Making a drug out of that decoy would prove tricky, since the receptor, like HER2, also shows up on noncancerous cells. Researchers are now learning, however, that normal cells are more adept than cancer cells at finding other growth factors on which to rely when EGFR is blocked. But when Mendelsohn applied for his first grant from the National Cancer Institute in 1983, he was rejected. "Nobody thought it would work," he says. The following year he turned to philanthropic sources for research dollars. Last year he wowed colleagues with a compound called IMC-C225, which proved effective in treating colon tumors in a small number of patients.
Then just this year researchers at Sloan-Kettering showed that the drug could dramatically boost the effectiveness of standard colorectal-cancer chemotherapy, shrinking tumors in more than a fifth of otherwise hopeless cases.

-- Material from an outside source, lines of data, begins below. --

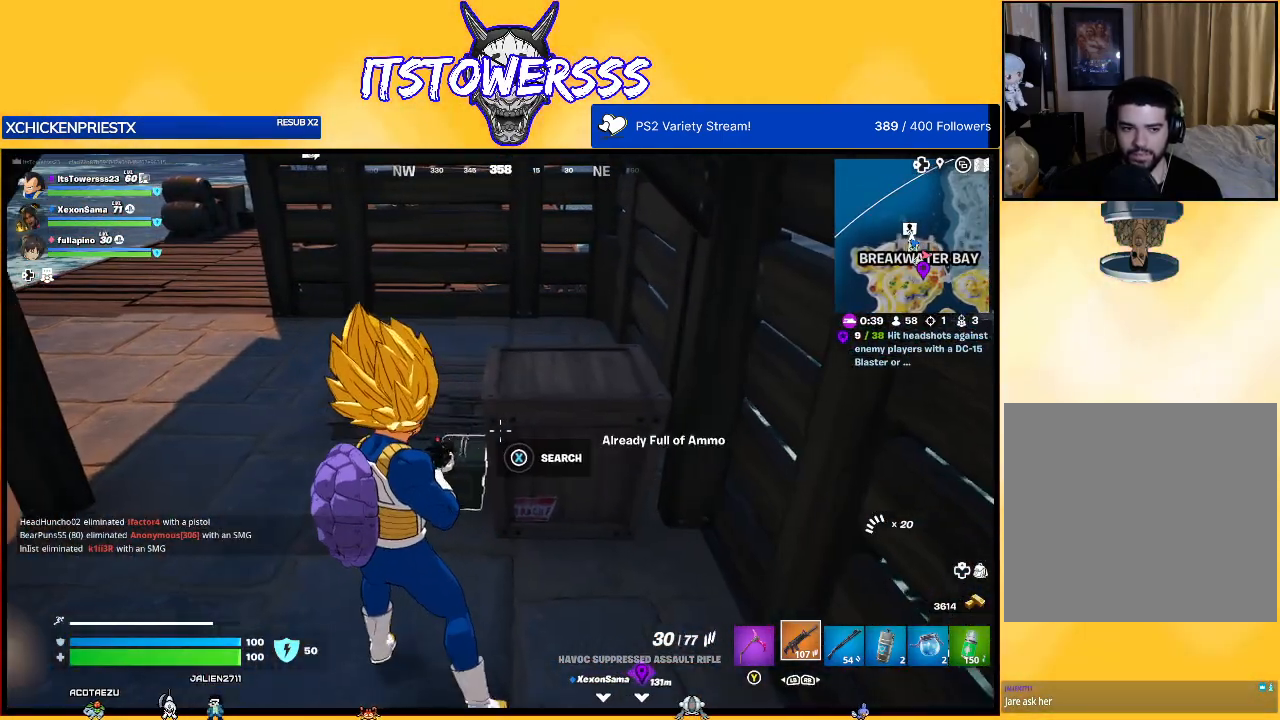
{"buttons": ["X"], "left_stick": "center", "right_stick": "center", "events": [[167, "X", "down"], [217, "left_stick", "center"]]}
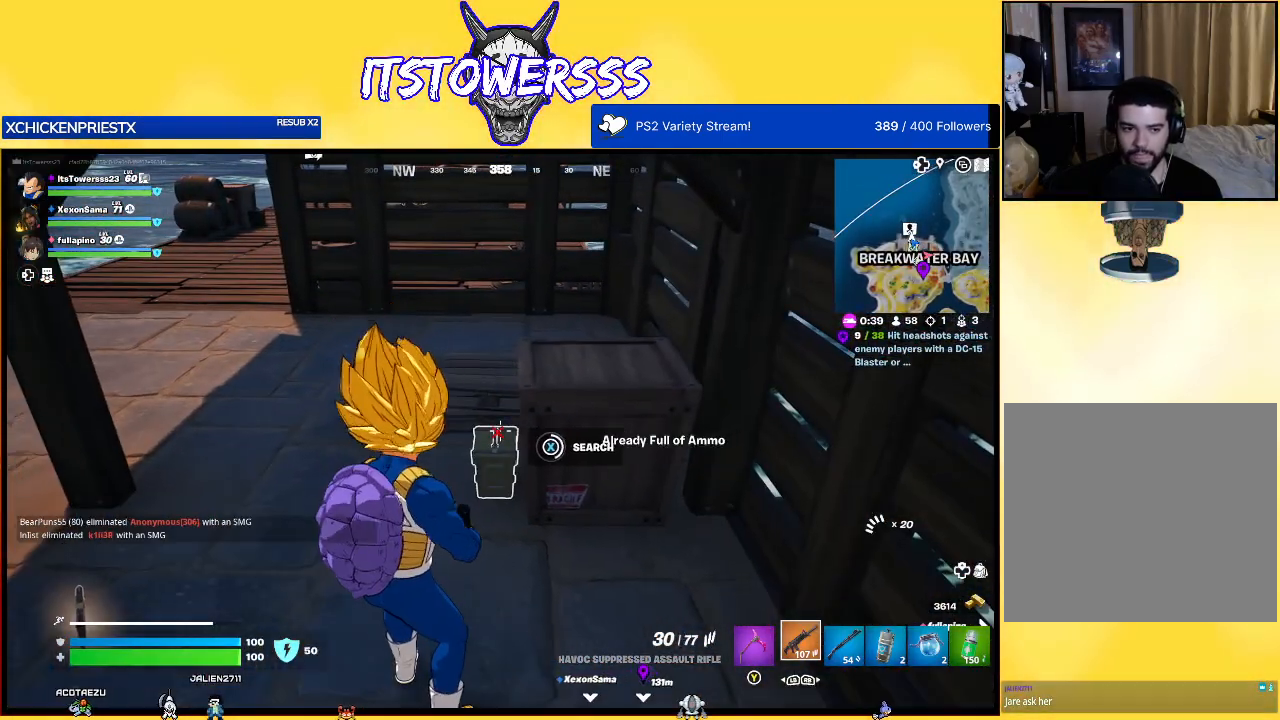
{"buttons": ["X"], "left_stick": "center", "right_stick": "center", "events": []}
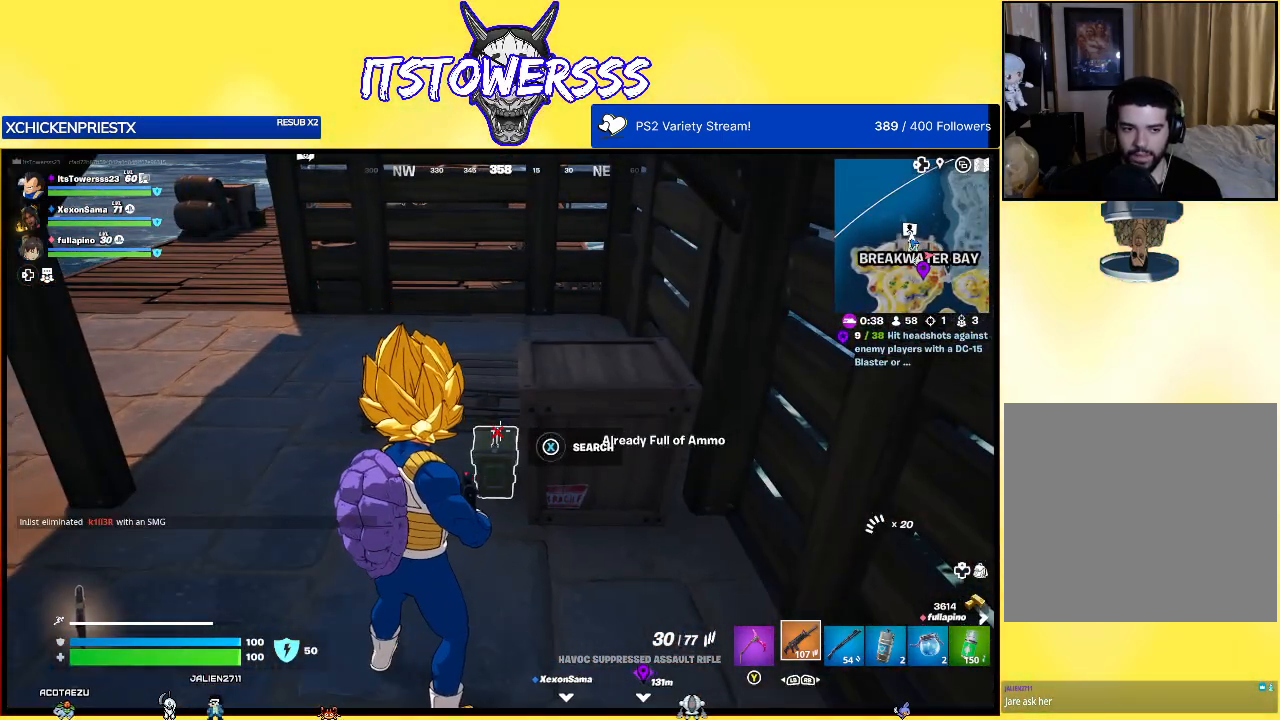
{"buttons": [], "left_stick": "up", "right_stick": "center", "events": [[233, "X", "up"], [467, "left_stick", "up"]]}
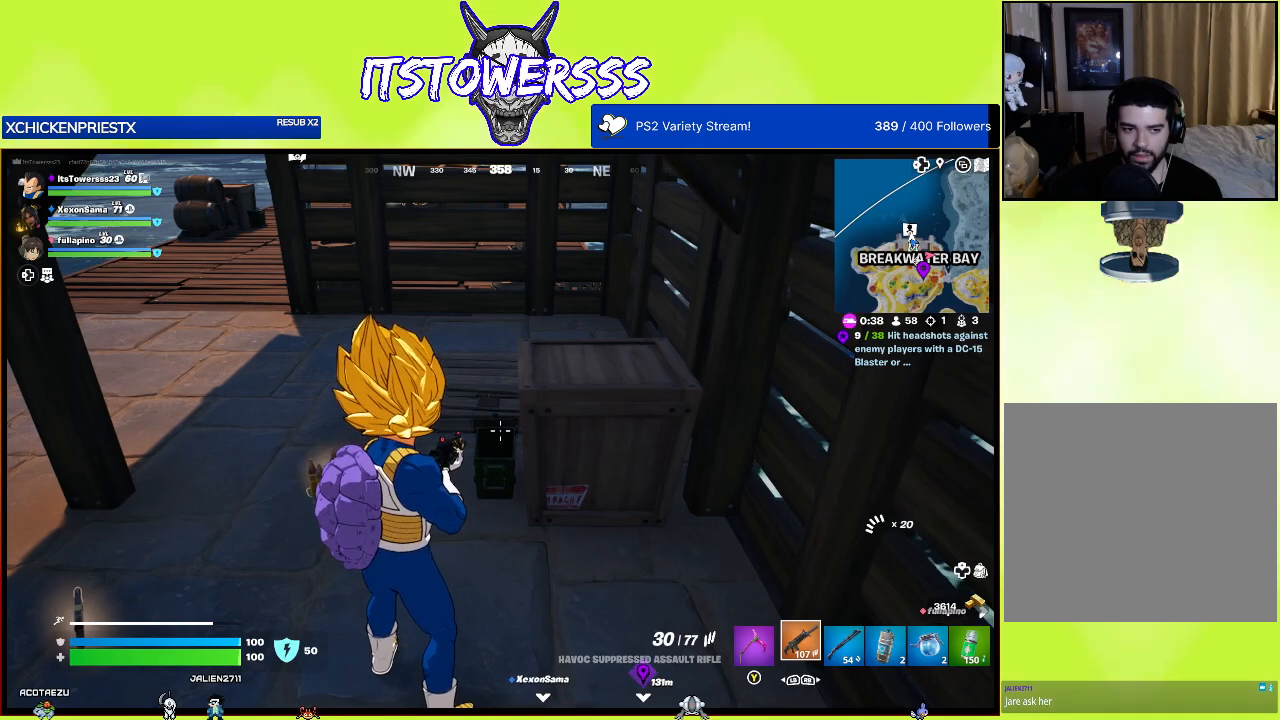
{"buttons": [], "left_stick": "up-left", "right_stick": "left", "events": [[250, "left_stick", "up-left"], [267, "right_stick", "left"]]}
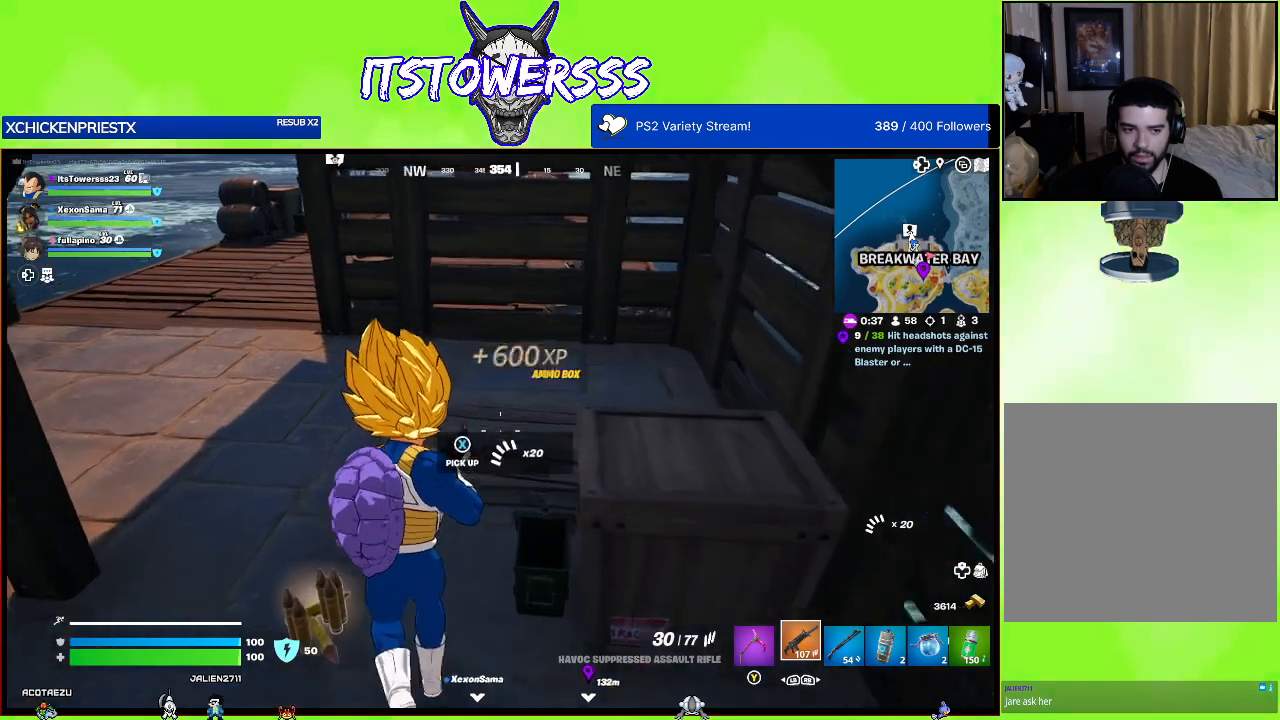
{"buttons": [], "left_stick": "up-left", "right_stick": "center", "events": [[267, "right_stick", "center"]]}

Says Sloan-Kettering's Saltz: "The fact that we got a 20% response rate is staggering." What is happening, he surmises, is that the growth-factor inhibitor weakens the tumor enough for chemotherapy to finish it off.
Buoyed by those results, Saltz will begin testing IMC-C225 in less advanced patients this summer. And because combination therapy seemed to work so well, he is combining the EGFR inhibitor with not one but two chemotherapy agents to pack a triple punch.